Tong's voetbalverhalen #15

Monique Verlind (DJMO)

Sommige spelers worden na hun carrière herinnerd door één wapenfeit. Robbie Rensenbrink wordt onrecht aangedaan door alleen aan zijn bal op de paal in de laatste minuut van de WK-78 finale tegen Argentinië te refereren. Andere spelers teren op zo'n gebeurtenis. Zijn trots op die ene gebeurtenis, danken er hun status aan. Zoals ook Helmuth Ducadam, de doelman van het Roemeense Steaua Boekarest in de jaren 80.

Nooit had een Oost-Europese club de EC-1 gewonnen. De huidige CL. Wel had Dynamo Kiew in de jaren 70 furore gemaakt in andere Europese competities. Mei 1986, Steaua Boekarest speelt de EC-1 finale in Spanje. Uitgerekend in Sevilla tegen Barcelona. Barcelona had nog nooit de hoogste Europese prijs gewonnen, kreeg nu een schot voor open doel en de winst was eigenlijk al zeker. 50.000 Spanjaarden op de tribunes. Een handjevol Bobo's uit Roemenië.

Ducadam speelde de wedstrijd van zijn leven. Het was na 90 minuten 0-0. Na de verlengingen stond het nog steeds 0-0. Ducadam was op dat moment al een held. Zijn ultieme hoogtepunt moest echter nog komen. Het leek alsof ie net was warmgedraaid toen ie de eerste strafschop van de Spanjaarden stopte. Dat bleek ook zo te zijn. Nummer twee volgde, en nummer drie. Bij de vierde gestopte penaltie werd het oorverdovend stil in Sevilla. Een legende was geboren. De Oost-Blokker Panenka werd onsterfelijk door een geniale strafschop. Een andere Oost-Blokker door er vier op een rij te stoppen.

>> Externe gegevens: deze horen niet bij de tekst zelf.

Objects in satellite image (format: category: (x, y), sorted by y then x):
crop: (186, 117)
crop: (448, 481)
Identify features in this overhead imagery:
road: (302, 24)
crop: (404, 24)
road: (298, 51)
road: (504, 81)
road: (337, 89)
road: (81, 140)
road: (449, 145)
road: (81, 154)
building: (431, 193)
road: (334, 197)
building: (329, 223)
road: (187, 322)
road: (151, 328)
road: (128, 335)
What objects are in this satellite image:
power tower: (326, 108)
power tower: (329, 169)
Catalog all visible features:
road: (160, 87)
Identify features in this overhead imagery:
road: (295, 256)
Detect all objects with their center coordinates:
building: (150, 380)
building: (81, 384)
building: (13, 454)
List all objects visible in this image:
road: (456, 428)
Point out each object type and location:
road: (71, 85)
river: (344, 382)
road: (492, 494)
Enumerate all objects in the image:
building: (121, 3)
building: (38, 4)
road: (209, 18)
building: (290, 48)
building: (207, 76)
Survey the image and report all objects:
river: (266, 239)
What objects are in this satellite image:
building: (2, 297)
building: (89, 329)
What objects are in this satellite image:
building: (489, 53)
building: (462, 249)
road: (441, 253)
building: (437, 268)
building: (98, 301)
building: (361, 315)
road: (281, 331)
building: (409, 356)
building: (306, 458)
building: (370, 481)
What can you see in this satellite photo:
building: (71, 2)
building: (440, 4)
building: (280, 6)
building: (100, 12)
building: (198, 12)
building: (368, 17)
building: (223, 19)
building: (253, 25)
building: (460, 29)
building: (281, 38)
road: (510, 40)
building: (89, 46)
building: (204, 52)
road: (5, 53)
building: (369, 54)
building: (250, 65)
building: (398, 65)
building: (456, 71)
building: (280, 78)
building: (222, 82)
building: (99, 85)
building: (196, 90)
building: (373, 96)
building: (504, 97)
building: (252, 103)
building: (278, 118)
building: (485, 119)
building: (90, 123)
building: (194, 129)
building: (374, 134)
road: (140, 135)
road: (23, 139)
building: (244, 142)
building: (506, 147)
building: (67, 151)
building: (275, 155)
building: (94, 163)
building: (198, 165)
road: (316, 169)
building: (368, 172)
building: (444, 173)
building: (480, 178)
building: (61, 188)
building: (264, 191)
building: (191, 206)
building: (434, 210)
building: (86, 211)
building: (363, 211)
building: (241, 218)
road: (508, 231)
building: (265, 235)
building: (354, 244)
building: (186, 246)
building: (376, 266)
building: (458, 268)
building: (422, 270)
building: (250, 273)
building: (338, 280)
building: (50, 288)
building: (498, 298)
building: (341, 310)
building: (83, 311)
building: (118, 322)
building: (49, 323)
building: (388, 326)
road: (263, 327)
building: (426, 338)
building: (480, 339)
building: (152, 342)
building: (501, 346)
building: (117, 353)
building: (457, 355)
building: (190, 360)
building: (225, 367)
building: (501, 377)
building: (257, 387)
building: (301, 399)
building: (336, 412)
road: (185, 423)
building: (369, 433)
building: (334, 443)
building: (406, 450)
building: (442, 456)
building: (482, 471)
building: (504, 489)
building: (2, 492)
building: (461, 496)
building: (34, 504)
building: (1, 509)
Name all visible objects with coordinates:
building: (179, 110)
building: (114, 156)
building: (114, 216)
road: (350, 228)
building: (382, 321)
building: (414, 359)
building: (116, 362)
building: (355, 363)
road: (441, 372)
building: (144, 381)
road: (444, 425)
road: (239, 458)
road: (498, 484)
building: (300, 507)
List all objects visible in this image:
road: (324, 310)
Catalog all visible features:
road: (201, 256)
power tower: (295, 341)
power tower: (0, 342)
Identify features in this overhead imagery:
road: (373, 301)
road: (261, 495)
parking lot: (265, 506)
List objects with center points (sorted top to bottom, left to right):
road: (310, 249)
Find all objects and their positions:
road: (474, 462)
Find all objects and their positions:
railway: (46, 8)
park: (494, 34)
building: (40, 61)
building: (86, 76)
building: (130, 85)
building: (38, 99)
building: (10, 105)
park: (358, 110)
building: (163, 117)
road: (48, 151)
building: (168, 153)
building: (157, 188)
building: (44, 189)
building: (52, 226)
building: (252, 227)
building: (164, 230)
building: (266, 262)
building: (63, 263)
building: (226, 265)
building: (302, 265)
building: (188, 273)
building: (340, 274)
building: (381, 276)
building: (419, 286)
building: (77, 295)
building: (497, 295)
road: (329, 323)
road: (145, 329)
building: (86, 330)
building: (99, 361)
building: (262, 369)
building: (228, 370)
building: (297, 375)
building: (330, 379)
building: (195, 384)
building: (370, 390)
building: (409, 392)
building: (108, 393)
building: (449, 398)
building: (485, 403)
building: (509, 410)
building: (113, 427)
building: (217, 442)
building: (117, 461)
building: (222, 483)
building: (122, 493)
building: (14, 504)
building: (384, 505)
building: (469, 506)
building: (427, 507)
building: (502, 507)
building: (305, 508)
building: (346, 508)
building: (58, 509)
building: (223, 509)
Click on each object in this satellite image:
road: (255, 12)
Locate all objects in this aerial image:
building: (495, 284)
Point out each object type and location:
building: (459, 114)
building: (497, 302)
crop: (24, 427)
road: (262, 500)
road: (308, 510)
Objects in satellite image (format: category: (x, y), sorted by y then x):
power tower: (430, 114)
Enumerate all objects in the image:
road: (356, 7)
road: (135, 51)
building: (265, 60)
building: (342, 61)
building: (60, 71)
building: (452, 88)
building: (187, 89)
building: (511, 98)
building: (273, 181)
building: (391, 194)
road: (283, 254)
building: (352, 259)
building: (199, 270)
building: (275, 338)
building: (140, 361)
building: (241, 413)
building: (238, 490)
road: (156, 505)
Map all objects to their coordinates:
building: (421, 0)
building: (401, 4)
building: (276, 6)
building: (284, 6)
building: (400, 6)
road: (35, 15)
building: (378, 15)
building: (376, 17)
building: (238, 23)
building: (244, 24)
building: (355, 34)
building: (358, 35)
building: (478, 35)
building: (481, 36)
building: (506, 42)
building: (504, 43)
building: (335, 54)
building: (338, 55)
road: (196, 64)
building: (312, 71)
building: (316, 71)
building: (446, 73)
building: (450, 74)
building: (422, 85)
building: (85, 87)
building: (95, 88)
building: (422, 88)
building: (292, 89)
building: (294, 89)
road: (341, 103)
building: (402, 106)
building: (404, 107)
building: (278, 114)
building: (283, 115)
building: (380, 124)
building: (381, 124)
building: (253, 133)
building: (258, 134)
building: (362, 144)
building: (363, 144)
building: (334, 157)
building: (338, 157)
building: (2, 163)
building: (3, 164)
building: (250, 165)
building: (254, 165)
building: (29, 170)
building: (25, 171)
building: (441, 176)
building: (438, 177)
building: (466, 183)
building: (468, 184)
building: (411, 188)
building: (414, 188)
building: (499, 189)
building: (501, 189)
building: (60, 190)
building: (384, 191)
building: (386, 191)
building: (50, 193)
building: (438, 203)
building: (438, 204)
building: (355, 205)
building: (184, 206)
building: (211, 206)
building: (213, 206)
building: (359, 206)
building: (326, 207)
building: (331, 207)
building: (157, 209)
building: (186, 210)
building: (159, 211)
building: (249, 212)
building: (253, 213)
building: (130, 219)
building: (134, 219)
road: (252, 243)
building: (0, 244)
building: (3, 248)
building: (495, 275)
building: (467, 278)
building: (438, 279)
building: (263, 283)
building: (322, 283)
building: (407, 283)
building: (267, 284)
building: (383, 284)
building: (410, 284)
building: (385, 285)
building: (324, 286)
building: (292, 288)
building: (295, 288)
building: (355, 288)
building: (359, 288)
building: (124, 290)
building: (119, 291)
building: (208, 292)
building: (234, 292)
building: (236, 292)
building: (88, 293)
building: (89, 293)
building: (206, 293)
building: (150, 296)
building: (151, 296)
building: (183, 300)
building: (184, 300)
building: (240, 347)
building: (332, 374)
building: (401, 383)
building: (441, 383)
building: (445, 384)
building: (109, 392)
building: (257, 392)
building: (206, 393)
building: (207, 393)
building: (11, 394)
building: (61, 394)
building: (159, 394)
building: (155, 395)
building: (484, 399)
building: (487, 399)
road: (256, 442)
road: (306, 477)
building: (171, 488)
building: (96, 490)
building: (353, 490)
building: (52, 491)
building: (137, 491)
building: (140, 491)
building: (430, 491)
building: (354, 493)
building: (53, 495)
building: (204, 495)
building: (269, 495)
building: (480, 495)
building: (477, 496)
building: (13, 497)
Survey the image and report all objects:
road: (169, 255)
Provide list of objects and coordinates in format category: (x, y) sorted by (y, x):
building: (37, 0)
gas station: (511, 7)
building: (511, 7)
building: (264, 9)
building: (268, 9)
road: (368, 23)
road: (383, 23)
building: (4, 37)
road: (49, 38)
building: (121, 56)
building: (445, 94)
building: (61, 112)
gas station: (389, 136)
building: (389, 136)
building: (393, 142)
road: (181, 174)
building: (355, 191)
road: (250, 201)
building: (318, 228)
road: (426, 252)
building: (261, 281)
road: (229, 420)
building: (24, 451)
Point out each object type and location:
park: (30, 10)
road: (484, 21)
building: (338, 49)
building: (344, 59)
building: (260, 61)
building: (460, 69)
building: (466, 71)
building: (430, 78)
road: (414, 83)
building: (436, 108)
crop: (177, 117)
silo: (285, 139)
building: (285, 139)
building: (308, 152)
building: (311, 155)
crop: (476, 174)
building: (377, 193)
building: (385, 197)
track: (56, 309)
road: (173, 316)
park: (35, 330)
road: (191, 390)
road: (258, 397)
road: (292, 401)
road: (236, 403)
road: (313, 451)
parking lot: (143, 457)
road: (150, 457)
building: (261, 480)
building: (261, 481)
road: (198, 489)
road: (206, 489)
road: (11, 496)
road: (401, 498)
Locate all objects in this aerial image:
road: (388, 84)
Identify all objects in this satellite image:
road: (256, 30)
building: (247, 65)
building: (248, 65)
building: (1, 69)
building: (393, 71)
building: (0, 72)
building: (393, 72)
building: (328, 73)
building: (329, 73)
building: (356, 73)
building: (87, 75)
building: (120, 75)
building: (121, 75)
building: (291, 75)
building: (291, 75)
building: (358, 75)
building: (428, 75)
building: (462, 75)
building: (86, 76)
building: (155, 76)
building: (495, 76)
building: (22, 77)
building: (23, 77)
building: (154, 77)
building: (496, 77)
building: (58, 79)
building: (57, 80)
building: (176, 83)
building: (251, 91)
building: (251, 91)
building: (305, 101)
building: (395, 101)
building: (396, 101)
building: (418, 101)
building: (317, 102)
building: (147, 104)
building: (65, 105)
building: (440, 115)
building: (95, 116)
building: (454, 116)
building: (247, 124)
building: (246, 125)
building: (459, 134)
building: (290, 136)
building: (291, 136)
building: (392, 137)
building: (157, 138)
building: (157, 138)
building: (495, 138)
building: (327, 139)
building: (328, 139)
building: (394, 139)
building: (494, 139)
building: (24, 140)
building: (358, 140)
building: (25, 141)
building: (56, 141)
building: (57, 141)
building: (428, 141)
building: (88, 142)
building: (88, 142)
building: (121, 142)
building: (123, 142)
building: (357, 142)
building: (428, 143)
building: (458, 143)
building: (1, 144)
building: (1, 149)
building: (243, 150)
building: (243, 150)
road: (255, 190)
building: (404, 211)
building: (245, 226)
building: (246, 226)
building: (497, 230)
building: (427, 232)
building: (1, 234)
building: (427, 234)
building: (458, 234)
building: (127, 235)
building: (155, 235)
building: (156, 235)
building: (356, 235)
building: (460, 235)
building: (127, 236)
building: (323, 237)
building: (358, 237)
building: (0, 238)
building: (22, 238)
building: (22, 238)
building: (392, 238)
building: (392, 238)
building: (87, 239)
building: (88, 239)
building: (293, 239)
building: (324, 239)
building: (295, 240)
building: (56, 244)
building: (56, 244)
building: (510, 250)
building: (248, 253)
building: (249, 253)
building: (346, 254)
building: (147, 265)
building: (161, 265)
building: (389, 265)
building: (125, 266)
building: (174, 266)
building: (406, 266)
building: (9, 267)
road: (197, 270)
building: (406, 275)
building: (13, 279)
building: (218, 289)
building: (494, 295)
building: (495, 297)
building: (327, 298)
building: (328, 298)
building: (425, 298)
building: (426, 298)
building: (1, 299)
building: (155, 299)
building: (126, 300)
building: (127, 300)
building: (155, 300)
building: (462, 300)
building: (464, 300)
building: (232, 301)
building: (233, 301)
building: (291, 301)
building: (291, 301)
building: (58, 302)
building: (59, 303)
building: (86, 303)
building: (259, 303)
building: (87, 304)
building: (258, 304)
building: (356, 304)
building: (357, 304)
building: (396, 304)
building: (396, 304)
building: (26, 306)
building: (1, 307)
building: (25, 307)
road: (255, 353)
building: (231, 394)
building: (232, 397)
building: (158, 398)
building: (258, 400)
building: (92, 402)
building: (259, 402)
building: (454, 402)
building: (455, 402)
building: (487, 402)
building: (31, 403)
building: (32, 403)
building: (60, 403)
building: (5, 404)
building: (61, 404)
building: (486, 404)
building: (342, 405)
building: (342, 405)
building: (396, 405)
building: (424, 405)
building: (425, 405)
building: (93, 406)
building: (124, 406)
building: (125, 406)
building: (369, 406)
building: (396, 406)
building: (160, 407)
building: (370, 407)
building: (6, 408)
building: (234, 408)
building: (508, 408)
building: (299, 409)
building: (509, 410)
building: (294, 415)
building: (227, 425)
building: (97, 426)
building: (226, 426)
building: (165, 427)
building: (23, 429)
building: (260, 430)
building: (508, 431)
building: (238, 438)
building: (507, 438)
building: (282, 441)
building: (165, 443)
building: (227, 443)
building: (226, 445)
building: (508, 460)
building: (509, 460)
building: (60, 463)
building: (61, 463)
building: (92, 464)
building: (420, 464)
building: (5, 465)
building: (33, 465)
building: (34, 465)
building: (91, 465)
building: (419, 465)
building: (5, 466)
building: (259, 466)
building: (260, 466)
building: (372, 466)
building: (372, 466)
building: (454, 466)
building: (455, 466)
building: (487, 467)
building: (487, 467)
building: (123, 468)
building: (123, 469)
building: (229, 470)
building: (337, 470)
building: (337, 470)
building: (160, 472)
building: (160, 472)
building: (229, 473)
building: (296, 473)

Barcelona moest nog wachten op Cruijff en Koeman om de cup met de grote oren te winnen. Ducadam zelf heeft daarna nog maar een paar wedstrijden gespeeld. Hij moest stoppen door bloedarmoede. Letterlijk arm zal ie na 1986 niet zijn geweest. Het voetbal was een cultheld rijker.